Actions to take
1/ Translate this sentence from the ADHD text into Spanish: "Medications on the market for ADHD target these particular neurotransmitters."
2/ Answer these questions using the ADHD text:
(a) According to the CDC, by about how much did the number of ADHD cases increase each year between 1997 and 2006?
(b) Which transporter gene showed changes in patients with predominantly inattentive ADHD?
(c) According to Vanderbilt University Medical Center, which transporter gene is altered in patients with combined ADHD?
3/ Continue the ADHD text from the point where it ends.

Excerpted text
Attention deficit hyperactivity disorder (ADHD) causes symptoms that can disrupt a patient’s life. For example, the patient can have problems sustaining attention during a task, staying still or controlling impulses. These symptoms can affect how a child performs in school and how an adult does at work.

Over the years, the number of ADHD cases has increased. The Centers for Disease Control and Prevention (CDC) states that between 1997 and 2006, the number of ADHD cases increased by about three percent a year. But why? It may be due to a genetic link that affects neurotransmitter levels in patients. The Mayo Clinic states that in 25 percent of children with ADHD, they have another relative with the disorder. Researchers have looked into the exact genes linked to ADHD, and other factors that trigger the disorder.

Neurotransmitter Difference in the Three Subtypes of ADHD

Attention deficit hyperactivity disorder has three subtypes, which vary by the presentation of symptoms. With predominantly inattentive ADHD, the patient has six or more symptoms that fall into the inattentive category. The patient may also have hyperactivity and impulsive symptoms, but five or less of them to be diagnosed with this subtype of ADHD. The same is with the predominantly hyperactivity-impulsive subtype of ADHD: the patient has six or more hyperactivity and impulsive symptoms; if the patient has inattention symptoms as well, she must have five or less symptoms. With the combined ADHD subtype, the patient has six or more symptoms of both inattention and hyperactivity/impulsiveness.

One explanation for the three subtypes of attention deficit disorder is that patients have different levels of neurotransmitters, which alter their behavior. In particular, ADHD patients have variations on the transporter genes for these neurotransmitters. For example, patients with predominantly inattentive ADHD had changes to their norepinephrine transporter gene, which affects norepinephrine levels in their brains. Patients with predominantly hyperactivity-impulsive ADHD had changes to their dopamine transport gene, thus affecting dopamine levels in the brain. Medications on the market for ADHD target these particular neurotransmitters. Stimulants such as Ritalin and Adderall increase dopamine by blocking its transporter; nonstimulants, such as Strattera, also increase norepinephrine by blocking its transporter. However, patients with combined ADHD have altered transporter genes for a different neurotransmitter. Vanderbilt University Medical Center notes that combined ADHD patients have an altered choline transporter gene. Choline, the precursor to acetylcholine, also influences neural communication, like norepinephrine and dopamine. However, no medications for ADHD currently on the market target this neurotransmitter.

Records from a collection
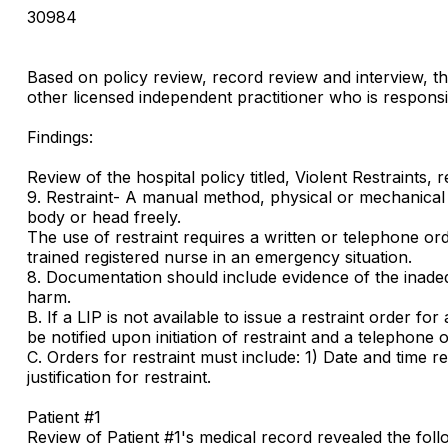
30984
Based on policy review, record review and interview, th
other licensed independent practitioner who is responsib
Findings:
Review of the hospital policy titled, Violent Restraints, r
9. Restraint- A manual method, physical or mechanical d
body or head freely.
The use of restraint requires a written or telephone o
trained registered nurse in an emergency situation.
8. Documentation should include evidence of the inadequa
harm.
B. If a LIP is not available to issue a restraint order f
be notified upon initiation of restraint and a telephone
C. Orders for restraint must include: 1) Date and time rest
justification for restraint.
Patient #1
Review of Patient #1's medical record revealed the fol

Activity answers
1/ Los medicamentos para el TDAH que hay en el mercado actúan sobre estos neurotransmisores en particular.

2/
(a) By about three percent a year.
(b) The norepinephrine transporter gene.
(c) The choline transporter gene.

3/
Serotonergic System and ADHD

Another gene linked to attention deficit disorder is 5HTTLPR, a serotonin transporter gene. Molly Nikolas et al. note that dopamine and norepinephrine are associated with reward processing, but not the emotional dysregulation seen in ADHD. Serotonin, however, is related to impulse control and aggression. The researchers found that two variants of 5HTTLPR, the “short” allelic variant and the “long” allelic variant, have been linked to ADHD and to disorders that often occur along with attention deficit disorder, such as conduct disorder and mood problems. These 5HTTLPR alleles result in either low or high serotonin transporter activity.

The authors point out that genetics are not the only factor in the onset of ADHD: the family environment, such as emotional stress and conflict between the parents, also contributes. As part of the study, the participants filled out the Children’s Perception of Inter-parental Conflict scale, which rated conflict between the parents. The participants answered if they lived with both biological parents, one parent and another adult, or one parent and had contact with the other parent. The authors found that children who did not have ADHD were more likely to live with both biological parents than children with ADHD. This trend led the authors to hypothesize that the ADHD children saw more marital conflict, resulting in the children reporting higher levels of self-blame.

A correlation was found between the 5HTTLPR and self-blame, especially with the “short” and “long” 5HTTLPR alleles. The combination of the genes and self-blame resulted in hyperactivity and impulsiveness symptoms, but not inattention or cognitive problems. However, the authors found that if participants had intermediate activity genotypes, meaning that they did not have either high or low serotonin output, they “appeared to be immune to whatever effects self-blame was having on hyperactivity/impulsivity.”

Knowing which neurotransmitters cause ADHD in a patient can help find the right medication to manage symptoms. However, genetics are not the only factor involved in the onset of ADHD. The environment that the patient is growing up in has an impact on the display of symptoms, and how he deals with self-image.